I'd argue that the reason is that in the frenzy of this kind of happening, they fail to realize something important: Scoops are beside the point. When Americans are looking to learn about and understand this kind of horrible event, they don't care whether you got a scoop. They want to understand what happened. I don't think the news organizations, particularly the TV networks, understand this at all.

Let's take an example. The New York Post insisted for most of yesterday that 12 people had died in the explosions, for no apparent reason (they're not claiming it anymore, but today their web site prominently features Mark Wahlberg's reaction to the bombings, so they've still got the story covered). I don't know what reporter came up with that information, but the fact that they disseminated it despite being wrong shows how useless the search for "scoops" becomes at a time like this. There were lots of other pieces of information circulating that turned out to be untrue (like the story repeated everywhere that the police had found more unexploded devices) as well.

There are two kinds of scoops, the real and the ephemeral. A real scoop is a story that would not have come to light, either at all or at least for a considerable amount of time, had it not been for your reporting.

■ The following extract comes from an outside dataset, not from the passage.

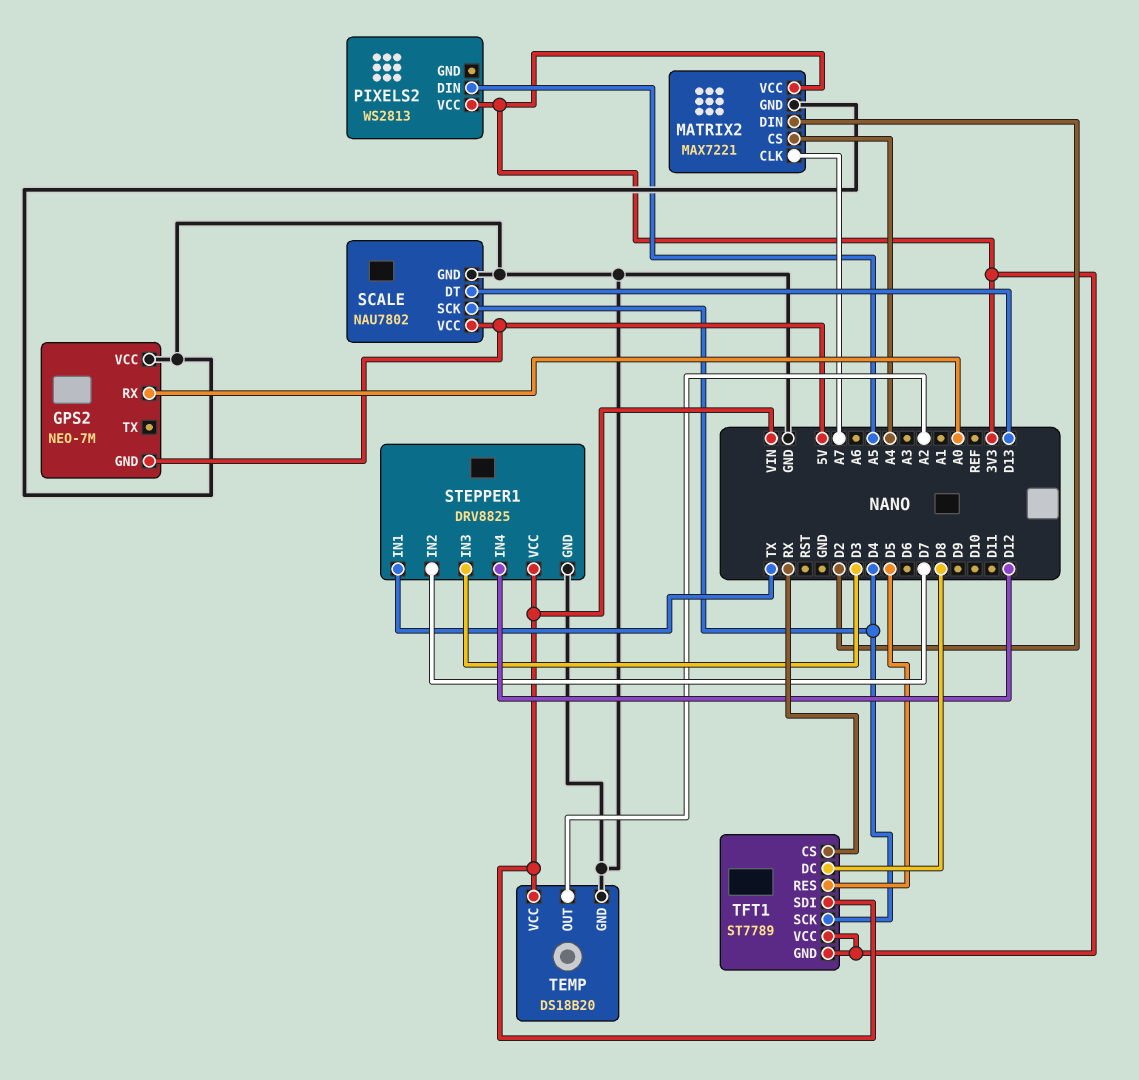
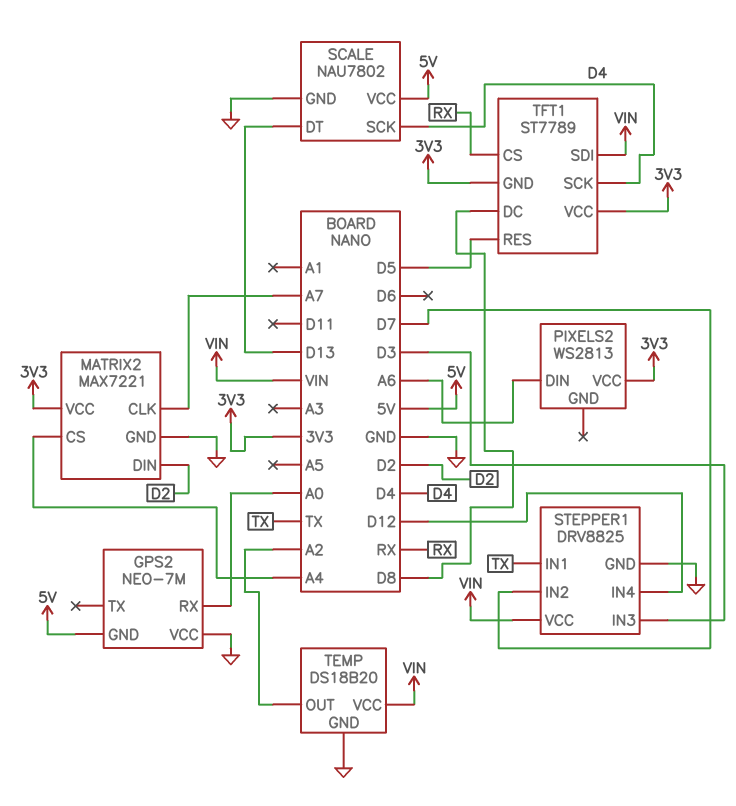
PIXELS2 pin DIN: A5 -> A6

When a reporter exposes corruption, or details the unforeseen consequences of official policy, or even just offers a compelling portrait of people whose story wouldn't have otherwise been told, she has gotten a genuine scoop. Then there's the far more common kind, what many in the media consider a scoop but is no scoop at all. That's when you discover and publish some piece of information that everyone is going to learn very soon, but you happen to be the one who got it out ten minutes or ten seconds before your competitors.

Media organizations, particularly television news operations, are obsessed with this second kind of scoop, despite the fact that not only does it offer nothing of value to their audience, it doesn't even give them any advantage in the hyper-competitive arena in which they operate. Nobody ever said, "I used to watch MSNBC, but then I heard that CNN went on the air with the verdict in the Casey Anthony trial a full 30 seconds before any other network, so I'm watching CNN from now on." When everybody is going to have a piece of news in seconds, getting it first doesn't help you at all. Nobody remembers and nobody cares, nor should they.

But if you're obsessed with getting it first, you end up not getting it right. That goes beyond reporting things that are false (which happens often enough) to offering second-rate coverage because your reporters are running around trying to find out something, anything, that none of their competitors know, instead of trying to assemble a complete and informative picture for the audience.

When something like the Boston bombing happens, the chaos pushes journalists toward those we-got-it-first scoops, when in fact there's no time when those scoops are less important. Almost all the big critical facts are going to end up being given to journalists by the authorities, whether it's about the casualties or the nature of the devices used or the suspects, once they have them. No reporter is going to catch the bomber before the FBI does. Given that, they'd do much better to slow down and worry less about what piece of information they can get a minute or two before their competitors do than about how they can give their audiences something closer to true understanding.